- October 19, 2022
Loading
Jared Mancuso and Nick Gallardo have sharpened their act in more than 150 cities.
Sarasota offered them a chance to settle down.
Mancuso and Gallardo are the driving forces behind "Rock & Roll Reignited: With Not Fade Away," a show that brings roots rock songs into the present day and reimagines what they can sound like.
Here, playing in the intimate John C. Court Cabaret, they’re working six nights a week and they can see every face, some singing along. And because they have the opportunity to play in one house for two months, they’re seeing their show evolve to a new level.
“We’ve been working toward something like this for years,” says Gallardo. “So when it comes, you relish in it and the advantages you’re taking from it. This is eight weeks of consistent stage time, and we’re bettering ourselves just by being here. It’s cool to have that consistency because that’s where new ideas come from. We’re more cohesive now.”
Gallardo and Mancuso have been exploring the classic roots catalogue together for about seven years, and they’re seen their act evolve from a tribute act to a renaissance.
The pair, joined by bassist Aurora DuBois and bassist Mike Gallardo, play songs from legendary artists like Elvis Presley, Buddy Holly and Jerry Lee Lewis, and they show the audience the way the music has influenced subsequent generations of artists.
At one point, in fact, they had a part of their show where they would play a rootsy sounding song and then ask the audience who wrote it and when. The punchline: The song would probably be from 2016 or 2017, but it would sound like a time gone by.
The main thrust of this show, though, is the music that has been playing from jukeboxes for much of the last half-century. With a modern touch here or a little tweak there, a song that has been familiar for most of your life can feel totally revitalized and renewed.
“There’s something very cool and honorable about playing the songs how they were played first and foremost,” says Gallardo. “But there is immense growth when you’re able to infuse yourself into the music and then bring it authentically into the future.”
“They were just like picking up their guitar, playing in a chord and going for it,” adds Mancuso. “We grew up listening to a lot of '80s and '90s music. You start to see more arrangement happening. The bass cuts out here.
"The guitar is doing this flourish instead of a standard chord. What we’ve done is taken that idea with the songs and said, ‘What if we cut out here? What if we add this guitar lick here?’ That’s what in our imagination is reigniting it.”
Both Gallardo and Mancuso say they’ve spent some time thinking about why the early songs in the rock and roll canon still resonate with people. In some ways, they say, it is about the simplicity and the purity of the music. But it’s also about the way it was delivered; people gathered to watch the "Ed Sullivan Show" or waited to hear their favorite on the radio.
Today? Well, people can stream whatever they want whenever they want.
“You were forced to plant yourself there,” says Gallardo. “It’s almost romantic. It’s cool to think that people took the time to say, ‘We’re going to sit next to the radio and listen to this song.’”
Gallardo, whose cousin Mike is the drummer for the Sarasota shows, said he grew up in a family much like the one portrayed in the movie Selena. Everyone sat around playing music, and everyone was encouraged to pitch in however they were able to contribute.

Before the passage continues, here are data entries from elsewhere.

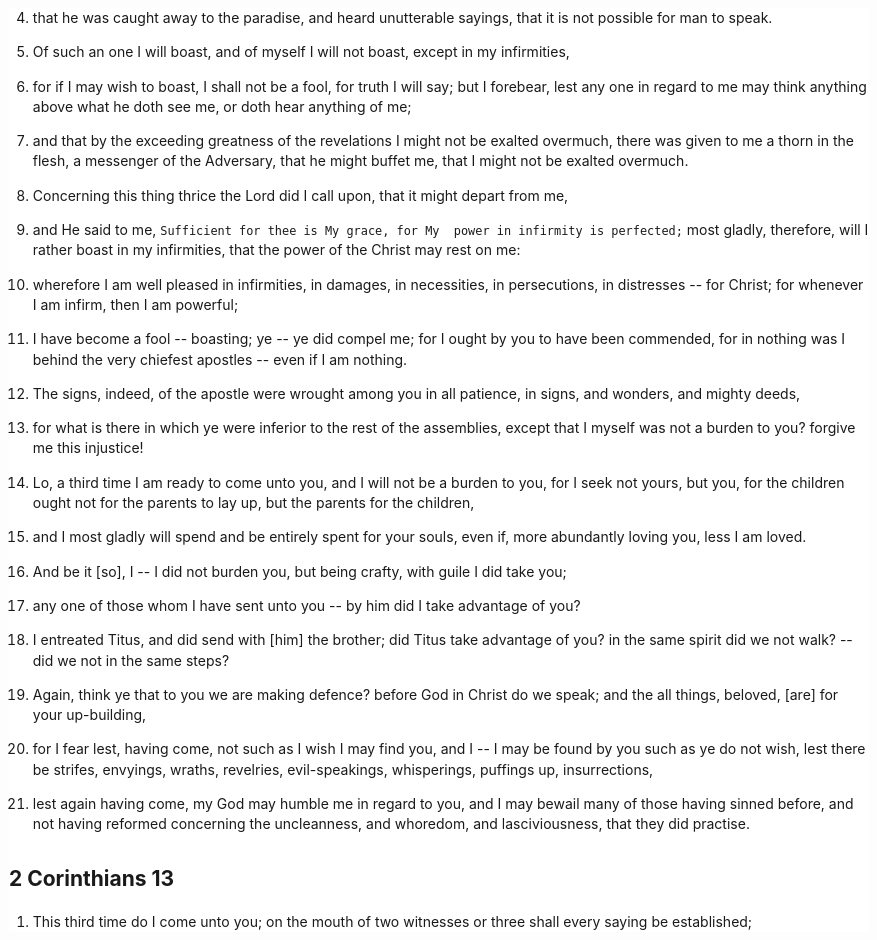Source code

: 4. that he was caught away to the paradise, and heard  unutterable sayings, that it is not possible for man to speak.

5. Of such an one I will boast, and of myself I will not  boast, except in my infirmities,

6. for if I may wish to boast, I shall not be a fool, for  truth I will say; but I forebear, lest any one in regard to me  may think anything above what he doth see me, or doth hear  anything of me;

7. and that by the exceeding greatness of the revelations I  might not be exalted overmuch, there was given to me a thorn in  the flesh, a messenger of the Adversary, that he might buffet  me, that I might not be exalted overmuch.

8. Concerning this thing thrice the Lord did I call upon, that  it might depart from me,

9. and He said to me, `Sufficient for thee is My grace, for My  power in infirmity is perfected;` most gladly, therefore, will  I rather boast in my infirmities, that the power of the Christ  may rest on me:

10. wherefore I am well pleased in infirmities, in damages, in  necessities, in persecutions, in distresses -- for Christ; for  whenever I am infirm, then I am powerful;

11. I have become a fool -- boasting; ye -- ye did compel me;  for I ought by you to have been commended, for in nothing was I  behind the very chiefest apostles -- even if I am nothing.

12. The signs, indeed, of the apostle were wrought among you  in all patience, in signs, and wonders, and mighty deeds,

13. for what is there in which ye were inferior to the rest of  the assemblies, except that I myself was not a burden to you?  forgive me this injustice!

14. Lo, a third time I am ready to come unto you, and I will  not be a burden to you, for I seek not yours, but you, for the  children ought not for the parents to lay up, but the parents  for the children,

15. and I most gladly will spend and be entirely spent for  your souls, even if, more abundantly loving you, less I am  loved.

16. And be it [so], I -- I did not burden you, but being  crafty, with guile I did take you;

17. any one of those whom I have sent unto you -- by him did I  take advantage of you?

18. I entreated Titus, and did send with [him] the brother;  did Titus take advantage of you? in the same spirit did we not  walk? -- did we not in the same steps?

19. Again, think ye that to you we are making defence? before  God in Christ do we speak; and the all things, beloved, [are]  for your up-building,

20. for I fear lest, having come, not such as I wish I may  find you, and I -- I may be found by you such as ye do not  wish, lest there be strifes, envyings, wraths, revelries,  evil-speakings, whisperings, puffings up, insurrections,

21. lest again having come, my God may humble me in regard to  you, and I may bewail many of those having sinned before, and  not having reformed concerning the uncleanness, and whoredom,  and lasciviousness, that they did practise.

## 2 Corinthians 13

1. This third time do I come unto you; on the mouth of two  witnesses or three shall every saying be established;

Mancuso also had an early love affair with music and theater, and he says that he was playing shows in Manhattan with early bands when he was just 14 or 15 years old.
Now, as mature performers, Mancuso and Gallardo are also developing another show, "Forever Everly," that takes a unique spin on tribute acts. They explore the career of the Everly Brothers, but instead of it just being a straight concert, they’re accompanying a documentary.
That show was first performed in January, and it’s waiting to be fleshed out when Mancuso and Gallardo have some time after their Florida Studio Theatre residency.
“There’s moments where the video is playing them performing and we’re making the noise,” says Mancuso. “And the audience goes wild for it. I knew going into it that we were doing something very different. A lot of the time, audiences coming to a tribute show think they’re going to get a full band. It was the first time we ever did a show where we didn’t say anything to the audience, and they stood at the end and were cheering for more.”
That's the connecting tissue of the two shows they're working on.
The songs are alive, receptive to tweaking and reinvention. So is the audience.
When Mancuso and Gallardo look out at the crowd on any given night, they’re never sure they’ll see. They might see students drawn to the songs through their own journeys of discovery, and they might see people alive when they were first played on the radio.
That keeps things interesting, but honestly, Gallardo and Mancuso are filled with gratitude to be able to play the music they love and to bring joy to people across the country.
“We just survived a pandemic both physically and emotionally. That was a beast to get through," says Mancuso. “That was a scary time, but our hearts are so in it."